TKAA, I respect what you do for the environment with the money you raise with charities and i did connect with a few people from your site to take me out in a yak. Chad took me to a great spot for bass fishing and i had a blast. I also was lucky enough to get into the 757 with Tug this weekend and again i met him off of your site. This was a great first impression of your club.

On the flip side you edited my pics and other's posts, get angry when a fellow fisherman wants to start a "club" or whatever, and seem really controlling. If you want people to see how great and respectable TKAA is then just let the club's rep speak for itself because so far you are not doing a good job. Also, nobody likes to be bullied. Admitting you don't like newbies will definitely not expand your membership. 

I can hear it now "shut up newb".


----------



## jhmorgan (May 16, 2007)

As a neutral third party I have a few observations.The picture issue was done over concern for the law. It was nothing personal or against a group. This should nto have offended anyone or turned them off from TKAA. Also, have heard the complaint that TKAA get mad at people who keep their daily limits. This is a concern for all fisherman, whether they be associated with TKAA, POL, my dog, or my doctor only because everyone wants to make sure that the fish will always be there. But the biggest thing is, everyone is out there for one thing: fishing. This includes, but is not limited to: being on the water, watching bait being chased by larger predators, comraderie, silence, independence, isolation. No matter which group you fish with, it is the goal of eveyrone to ensure a safe and enjoyable outing, and to ensure fishing for years to come. Both groups share these aims, that much is apparent, and I am sure everyone will figrue out a way to coexist amicably.

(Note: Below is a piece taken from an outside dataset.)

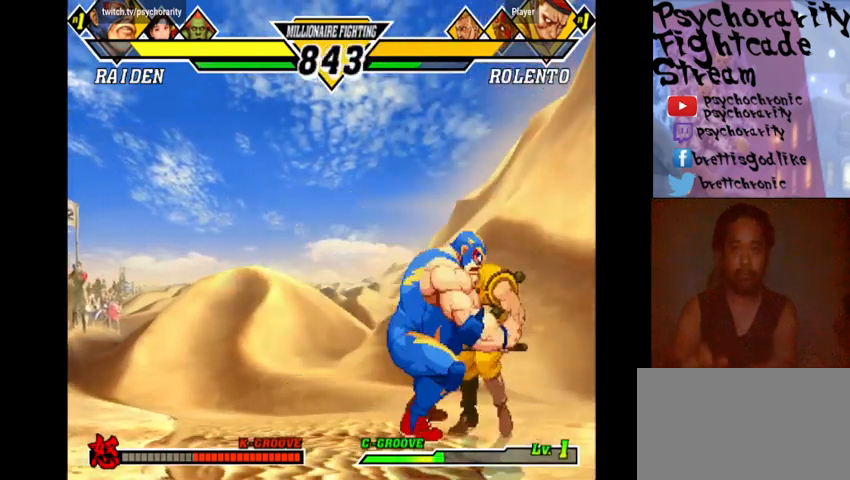
{"buttons": [], "events": [[100, "R1", "down"], [200, "R1", "up"], [233, "R1", "down"], [367, "R1", "up"], [433, "R1", "down"], [467, "R1", "up"]]}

Sorry if that response angers either group, seeing as how I am not associated with either.


----------



## ruthless (Sep 5, 2003)

vinnie302 said:


> Admitting you don't like newbies will definitely not expand your membership.
> 
> I can hear it now "shut up newb".


\

Were did you hear this? I assure you noone feels unwelcome at our actual meetings. On the water is a different thing, some folks do not like to be bothered. On guided trips I tend to be antisocial with other yakkers, but I am not rude. My clients are my priority.


----------



## J_Lannon (Jul 23, 2003)

Grommet said:


> Edited so as not to fan the flames.
> 
> 
> 
> ...




Hey Jason,


I was present the other night for this so called TKAA bashing. I dont know what you heard , or who you heard it from. But they better get thier facts straight, so you can avoid the future embarrassment of coming off like a Parrot.

I know what was said, and who said it. I was part of the conversation. I will also say that TugCapn was not involved with the conversation.
I know he hasnt been accused of it, but I want it to be clear before hand.

The TKAA came up naturally during the some talk, mainly because you guys are the only game in town as far as clubs go. A few of us mentioned that we do not hang with the TKAA due to some of the snobby members, and that the TKAA has many small cliques within it's own organization. There were even a few chuckles. I was one of these people. I do not feel guilty or sneaky about it either, because I did not say I word that I have not personally addressed you and Cory personally with. I have my personal dislikes about the TKAA, But at the same time, I have directed many prospective members your way. I have given kayaking / fishing stuff away to people who have insisted that I take money for. I always told them, to make a donation to the TKAA. Wether they did or not, is meaningless to me. 

So please .. Do not assault the character of 10individuals, who were just out for a night of fun, cutting up, teasing, a couple beers, and fishing. Tug did a great thing getting 10 people together, who for the most part, never met each other, and within 30 minutes acting like old pals.

This is basically a fun night..... blown out of perspective over a few pictures. None of these guys were outside of the law with the fish in the picture. I was there , and I know.

Tug feels as though his integrity is being attacked due to some of the responses from the pictures. I guess I can see why. His post regarding free guide services might even be a result, but I do not know. If he decides to follow through...............he would be a good one.

The TKAA has the organizational thing down pact. It's the people side of it thats needs work.


I will glady present my opinions at any future TKAA meeting and tell you directly to your faces, but for some reason I think your content to post these "BS" off handed remarks.

I wish the TKAA the very best. ...... I really do! You guys have done some great charity work! work, and are constantly promoting conservation.


----------



## forrest gump (Jun 6, 2006)

I feel the same way concerning TKAA. Nobody ever takes me up on my invites out to Back River Reef, Poqouson Flats, or fishing HRBT in 30 knot winds in 10 degree air temps. Heck, even Chad has bailed on me since I smoked him bass fishing over in the Isle of Wight. Shoot, I think they are biased against us backwoods ********! Bunch of right wing elitest!!! Just wait, one day they are going to build a bridge over to the southside...and I'll show all of you!!!!
Forrest


----------



## redgrappler (Nov 18, 2005)

OMG. This is how the Bloods and Crips feud started. I can't believe this is even a topic of dicussion. After all we fishing clubs. 

That being said, I'm in TKAA and get along with all whom I've come in contact with. There are those who would rather keep to themselves, but like Cory stated...this is with every club.


----------



## ruthless (Sep 5, 2003)

forrest gump said:


> I feel the same way concerning TKAA. Nobody ever takes me up on my invites out to Back River Reef, Poqouson Flats, or fishing HRBT in 30 knot winds in 10 degree air temps. Heck, even Chad has bailed on me since I smoked him bass fishing over in the Isle of Wight. Shoot, I think they are biased against us backwoods ********! Bunch of right wing elitest!!! Just wait, one day they are going to build a bridge over to the southside...and I'll show all of you!!!!
> Forrest


Bridge to the southside...yea that'll be the day...probably will be a traffic nightmare. Add a couple of 711s with slurpee machines..and you will never get here on time.


----------